### SUPPLIED TEXT
____________________

Zulip Chat Archive
Stream: new members
Topic: How to prove equivalence of values
Jonathan Lacombe (Aug 17 2024 at 10:18):
What is the approach of proving equivalence of values of inductive types? The Eq type only has propIntro which doesn't help here. What sort of tactics could I use?
In the example below, I assume the helper neg_neg function needs to be used but not sure how to use it.
inductive Value where
| unit
| neg (v: Value)
def Value.neg_neg (v: Value) :=
match v with
| neg (neg x) => x
| other => other
theorem Value.value_eq_neg_neg {v: Value}: v = neg (neg v) := by
sorry
Etienne Marion (Aug 17 2024 at 10:34):
I can’t see why your theorem is true. It looks like what you are stating is equivalent to saying that succ (succ 0) = 0.
Ruben Van de Velde (Aug 17 2024 at 10:35):
Yeah, it's not true
Ruben Van de Velde (Aug 17 2024 at 10:36):
Value.neg_neg confused me, but it's just a function. It doesn't change anything about the equality
Ruben Van de Velde (Aug 17 2024 at 10:37):
Distinct constructors of an inductive type create distinct values by definition
Yaël Dillies (Aug 17 2024 at 10:42):
I think Jonathan wants to prove
theorem Value.value_eq_neg_neg {v: Value}: v.neg_neg = (neg (neg v)).neg_neg := rfl
Jonathan Lacombe (Aug 17 2024 at 10:48):
Etienne Marion said:
I can’t see why your theorem is true. It looks like what you are stating is equivalent to saying that
succ (succ 0) = 0.
I'm trying to say that neg (neg n) = n or -(-n) = n. I guess since this is a new inductive type, what I am really asking is how do I introduce this equivalence? And maybe then I can prove it is true?
I am really new to this theorem proving stuff so I don't even know if that makes sense. But I would assume this can be done somehow since in the standard library there is Int.neg_neg which can prove the same thing for actual integers.
Jonathan Lacombe (Aug 17 2024 at 10:51):
Ruben Van de Velde said:
Distinct constructors of an inductive type create distinct values by definition
The inductive type of Int defined in Lean looks like this:
inductive Int : Type where
| ofNat : Nat → Int
| negSucc : Nat → Int
Here it doesn't seem like there is really any information about what is "negative". But somehow they introduce this concept and are able to prove similar propositions. I guess what I am asking is how is this done?
Jonathan Lacombe (Aug 17 2024 at 10:54):
Yaël Dillies said:
I think Jonathan wants to prove
theorem Value.value_eq_neg_neg {v: Value}: v.neg_neg = (neg (neg v)).neg_neg := rfl
I think that would work too. But if I am able to prove that, I should also be able to prove the one I mentioned above right?

____________________

### ENTRIES SUPPLIED
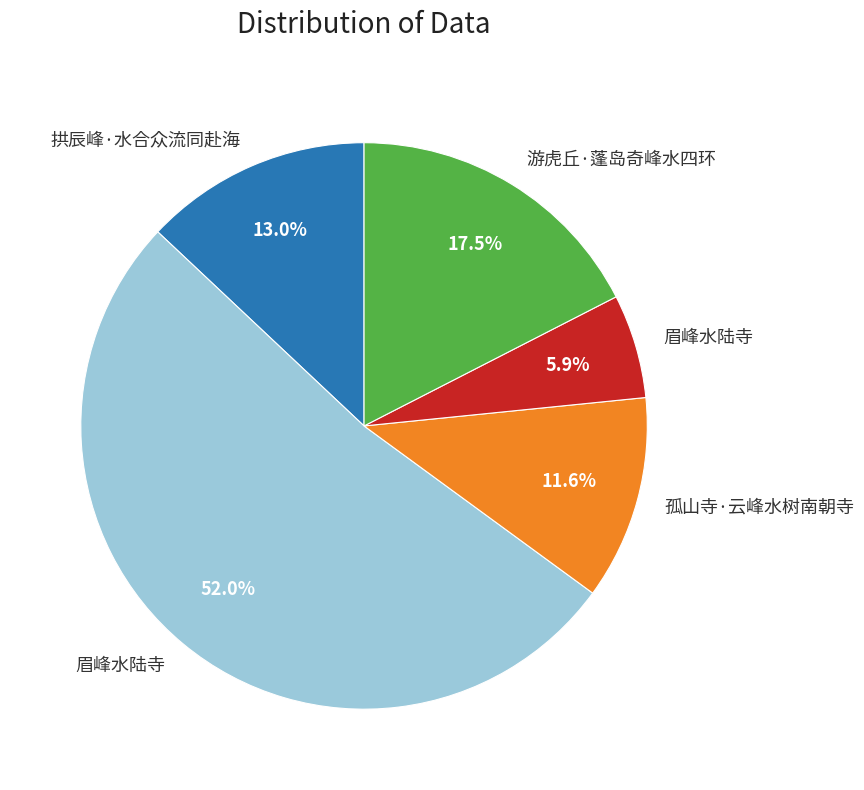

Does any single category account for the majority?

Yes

____________________

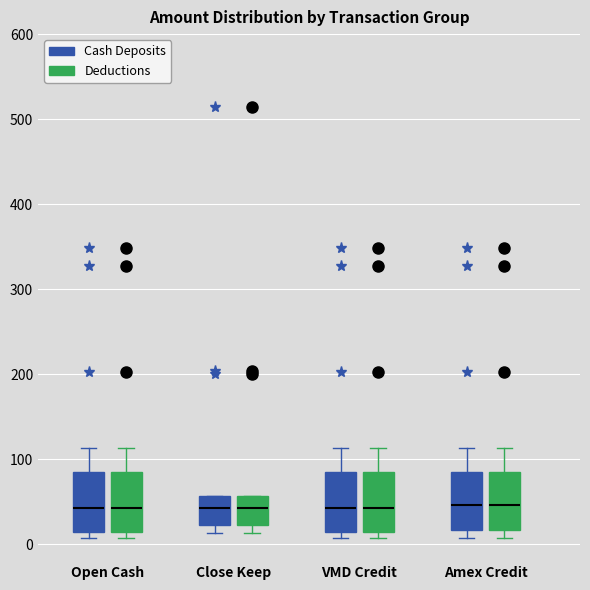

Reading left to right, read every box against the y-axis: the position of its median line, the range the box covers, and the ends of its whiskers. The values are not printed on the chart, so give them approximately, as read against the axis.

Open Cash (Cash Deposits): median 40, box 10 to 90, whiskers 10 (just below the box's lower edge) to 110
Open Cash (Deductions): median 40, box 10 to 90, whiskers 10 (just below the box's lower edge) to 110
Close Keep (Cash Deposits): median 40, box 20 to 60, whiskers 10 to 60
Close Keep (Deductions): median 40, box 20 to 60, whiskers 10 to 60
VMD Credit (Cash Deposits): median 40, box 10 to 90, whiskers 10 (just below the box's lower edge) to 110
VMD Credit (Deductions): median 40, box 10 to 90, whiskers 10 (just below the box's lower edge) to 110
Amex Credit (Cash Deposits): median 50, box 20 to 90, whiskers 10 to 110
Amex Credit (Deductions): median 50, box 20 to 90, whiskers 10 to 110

____________________

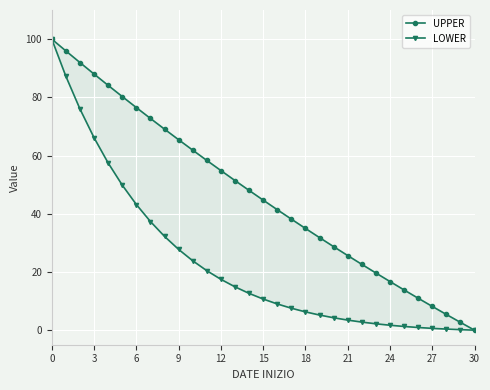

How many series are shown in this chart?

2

____________________

### APPLY WHAT YOU READ
1. From the forum thread on proving equivalence of values, output the passage starting at "def Value.neg_neg (v: Value)" and ending at "that succ (succ 0) = 0.".
2. Answer these about the forum thread on proving equivalence of values:
(a) At what time on Aug 17 2024 did Etienne Marion post?
(b) Which standard library name does Jonathan Lacombe cite as proving the same thing for actual integers?
(c) What are the two constructors in the Int definition that Jonathan Lacombe quotes?
The lines play no part in this exercise.

### ANSWERS IN ORDER
1.
def Value.neg_neg (v: Value) :=
match v with
| neg (neg x) => x
| other => other
theorem Value.value_eq_neg_neg {v: Value}: v = neg (neg v) := by
sorry
Etienne Marion (Aug 17 2024 at 10:34):
I can’t see why your theorem is true. It looks like what you are stating is equivalent to saying that succ (succ 0) = 0.

2.
(a) 10:34
(b) Int.neg_neg
(c) ofNat and negSucc